[[ Source information open ]]
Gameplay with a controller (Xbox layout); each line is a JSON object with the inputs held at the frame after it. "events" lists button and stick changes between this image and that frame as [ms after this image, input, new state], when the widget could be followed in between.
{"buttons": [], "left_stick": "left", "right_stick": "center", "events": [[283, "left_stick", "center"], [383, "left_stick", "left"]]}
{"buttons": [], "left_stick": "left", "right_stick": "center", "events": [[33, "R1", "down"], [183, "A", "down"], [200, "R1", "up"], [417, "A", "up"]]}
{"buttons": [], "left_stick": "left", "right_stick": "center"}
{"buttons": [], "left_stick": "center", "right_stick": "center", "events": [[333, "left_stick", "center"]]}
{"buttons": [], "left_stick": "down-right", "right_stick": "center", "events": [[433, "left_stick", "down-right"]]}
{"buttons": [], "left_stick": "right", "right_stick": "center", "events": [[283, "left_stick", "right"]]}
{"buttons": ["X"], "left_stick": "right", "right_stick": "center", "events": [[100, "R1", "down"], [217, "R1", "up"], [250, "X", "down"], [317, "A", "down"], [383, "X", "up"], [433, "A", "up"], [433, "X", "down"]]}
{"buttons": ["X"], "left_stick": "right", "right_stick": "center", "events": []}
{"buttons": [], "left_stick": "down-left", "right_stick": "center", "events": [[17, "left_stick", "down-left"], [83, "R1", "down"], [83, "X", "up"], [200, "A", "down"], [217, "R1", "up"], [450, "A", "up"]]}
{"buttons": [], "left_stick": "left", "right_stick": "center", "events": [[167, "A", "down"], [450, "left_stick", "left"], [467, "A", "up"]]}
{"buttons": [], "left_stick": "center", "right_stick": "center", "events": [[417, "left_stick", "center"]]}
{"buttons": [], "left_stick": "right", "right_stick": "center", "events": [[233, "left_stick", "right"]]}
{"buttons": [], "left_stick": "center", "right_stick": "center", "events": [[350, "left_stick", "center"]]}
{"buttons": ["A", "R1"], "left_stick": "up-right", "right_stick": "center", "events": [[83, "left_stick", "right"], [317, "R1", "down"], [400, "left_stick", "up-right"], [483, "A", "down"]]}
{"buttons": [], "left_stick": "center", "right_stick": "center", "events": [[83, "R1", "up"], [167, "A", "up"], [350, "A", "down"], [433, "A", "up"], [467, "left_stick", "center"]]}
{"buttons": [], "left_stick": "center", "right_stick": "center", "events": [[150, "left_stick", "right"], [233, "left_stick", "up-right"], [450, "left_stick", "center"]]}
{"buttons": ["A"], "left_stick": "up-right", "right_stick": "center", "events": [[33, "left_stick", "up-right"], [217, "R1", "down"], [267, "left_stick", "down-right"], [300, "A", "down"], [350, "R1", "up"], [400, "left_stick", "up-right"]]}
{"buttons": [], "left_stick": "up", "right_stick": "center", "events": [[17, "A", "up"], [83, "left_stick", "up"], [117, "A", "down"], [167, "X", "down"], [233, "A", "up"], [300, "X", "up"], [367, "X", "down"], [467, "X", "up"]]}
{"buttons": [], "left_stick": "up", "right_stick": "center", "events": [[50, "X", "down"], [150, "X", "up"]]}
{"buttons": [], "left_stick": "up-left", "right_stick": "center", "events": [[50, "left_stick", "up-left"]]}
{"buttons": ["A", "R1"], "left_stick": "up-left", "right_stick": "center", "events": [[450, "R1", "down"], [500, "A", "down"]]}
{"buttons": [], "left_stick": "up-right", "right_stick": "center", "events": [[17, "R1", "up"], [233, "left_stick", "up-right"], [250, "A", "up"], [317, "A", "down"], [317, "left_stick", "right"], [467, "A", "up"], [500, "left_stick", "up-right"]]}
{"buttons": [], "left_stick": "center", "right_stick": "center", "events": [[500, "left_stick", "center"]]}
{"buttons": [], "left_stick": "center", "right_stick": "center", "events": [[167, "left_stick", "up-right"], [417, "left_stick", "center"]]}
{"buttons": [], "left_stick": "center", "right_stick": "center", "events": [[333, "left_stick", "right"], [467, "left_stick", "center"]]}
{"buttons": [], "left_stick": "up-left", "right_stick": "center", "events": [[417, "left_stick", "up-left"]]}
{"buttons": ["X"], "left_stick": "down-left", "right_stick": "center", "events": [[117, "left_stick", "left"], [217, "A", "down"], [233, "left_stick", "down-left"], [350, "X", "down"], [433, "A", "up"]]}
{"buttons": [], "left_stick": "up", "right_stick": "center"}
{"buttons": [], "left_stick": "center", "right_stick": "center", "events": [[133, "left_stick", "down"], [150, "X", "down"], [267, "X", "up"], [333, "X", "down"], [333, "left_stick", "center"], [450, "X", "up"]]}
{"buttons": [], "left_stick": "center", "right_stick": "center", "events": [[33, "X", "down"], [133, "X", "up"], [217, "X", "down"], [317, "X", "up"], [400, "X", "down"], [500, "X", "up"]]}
[[ Source information closed ]]
■ Task description ■
Every line above is to be transcribed exactly, with nothing missed.

■ Response ■
Gameplay with a controller (Xbox layout); each line is a JSON object with the inputs held at the frame after it. "events" lists button and stick changes between this image and that frame as [ms after this image, input, new state], when the widget could be followed in between.
{"buttons": [], "left_stick": "left", "right_stick": "center", "events": [[283, "left_stick", "center"], [383, "left_stick", "left"]]}
{"buttons": [], "left_stick": "left", "right_stick": "center", "events": [[33, "R1", "down"], [183, "A", "down"], [200, "R1", "up"], [417, "A", "up"]]}
{"buttons": [], "left_stick": "left", "right_stick": "center"}
{"buttons": [], "left_stick": "center", "right_stick": "center", "events": [[333, "left_stick", "center"]]}
{"buttons": [], "left_stick": "down-right", "right_stick": "center", "events": [[433, "left_stick", "down-right"]]}
{"buttons": [], "left_stick": "right", "right_stick": "center", "events": [[283, "left_stick", "right"]]}
{"buttons": ["X"], "left_stick": "right", "right_stick": "center", "events": [[100, "R1", "down"], [217, "R1", "up"], [250, "X", "down"], [317, "A", "down"], [383, "X", "up"], [433, "A", "up"], [433, "X", "down"]]}
{"buttons": ["X"], "left_stick": "right", "right_stick": "center", "events": []}
{"buttons": [], "left_stick": "down-left", "right_stick": "center", "events": [[17, "left_stick", "down-left"], [83, "R1", "down"], [83, "X", "up"], [200, "A", "down"], [217, "R1", "up"], [450, "A", "up"]]}
{"buttons": [], "left_stick": "left", "right_stick": "center", "events": [[167, "A", "down"], [450, "left_stick", "left"], [467, "A", "up"]]}
{"buttons": [], "left_stick": "center", "right_stick": "center", "events": [[417, "left_stick", "center"]]}
{"buttons": [], "left_stick": "right", "right_stick": "center", "events": [[233, "left_stick", "right"]]}
{"buttons": [], "left_stick": "center", "right_stick": "center", "events": [[350, "left_stick", "center"]]}
{"buttons": ["A", "R1"], "left_stick": "up-right", "right_stick": "center", "events": [[83, "left_stick", "right"], [317, "R1", "down"], [400, "left_stick", "up-right"], [483, "A", "down"]]}
{"buttons": [], "left_stick": "center", "right_stick": "center", "events": [[83, "R1", "up"], [167, "A", "up"], [350, "A", "down"], [433, "A", "up"], [467, "left_stick", "center"]]}
{"buttons": [], "left_stick": "center", "right_stick": "center", "events": [[150, "left_stick", "right"], [233, "left_stick", "up-right"], [450, "left_stick", "center"]]}
{"buttons": ["A"], "left_stick": "up-right", "right_stick": "center", "events": [[33, "left_stick", "up-right"], [217, "R1", "down"], [267, "left_stick", "down-right"], [300, "A", "down"], [350, "R1", "up"], [400, "left_stick", "up-right"]]}
{"buttons": [], "left_stick": "up", "right_stick": "center", "events": [[17, "A", "up"], [83, "left_stick", "up"], [117, "A", "down"], [167, "X", "down"], [233, "A", "up"], [300, "X", "up"], [367, "X", "down"], [467, "X", "up"]]}
{"buttons": [], "left_stick": "up", "right_stick": "center", "events": [[50, "X", "down"], [150, "X", "up"]]}
{"buttons": [], "left_stick": "up-left", "right_stick": "center", "events": [[50, "left_stick", "up-left"]]}
{"buttons": ["A", "R1"], "left_stick": "up-left", "right_stick": "center", "events": [[450, "R1", "down"], [500, "A", "down"]]}
{"buttons": [], "left_stick": "up-right", "right_stick": "center", "events": [[17, "R1", "up"], [233, "left_stick", "up-right"], [250, "A", "up"], [317, "A", "down"], [317, "left_stick", "right"], [467, "A", "up"], [500, "left_stick", "up-right"]]}
{"buttons": [], "left_stick": "center", "right_stick": "center", "events": [[500, "left_stick", "center"]]}
{"buttons": [], "left_stick": "center", "right_stick": "center", "events": [[167, "left_stick", "up-right"], [417, "left_stick", "center"]]}
{"buttons": [], "left_stick": "center", "right_stick": "center", "events": [[333, "left_stick", "right"], [467, "left_stick", "center"]]}
{"buttons": [], "left_stick": "up-left", "right_stick": "center", "events": [[417, "left_stick", "up-left"]]}
{"buttons": ["X"], "left_stick": "down-left", "right_stick": "center", "events": [[117, "left_stick", "left"], [217, "A", "down"], [233, "left_stick", "down-left"], [350, "X", "down"], [433, "A", "up"]]}
{"buttons": [], "left_stick": "up", "right_stick": "center"}
{"buttons": [], "left_stick": "center", "right_stick": "center", "events": [[133, "left_stick", "down"], [150, "X", "down"], [267, "X", "up"], [333, "X", "down"], [333, "left_stick", "center"], [450, "X", "up"]]}
{"buttons": [], "left_stick": "center", "right_stick": "center", "events": [[33, "X", "down"], [133, "X", "up"], [217, "X", "down"], [317, "X", "up"], [400, "X", "down"], [500, "X", "up"]]}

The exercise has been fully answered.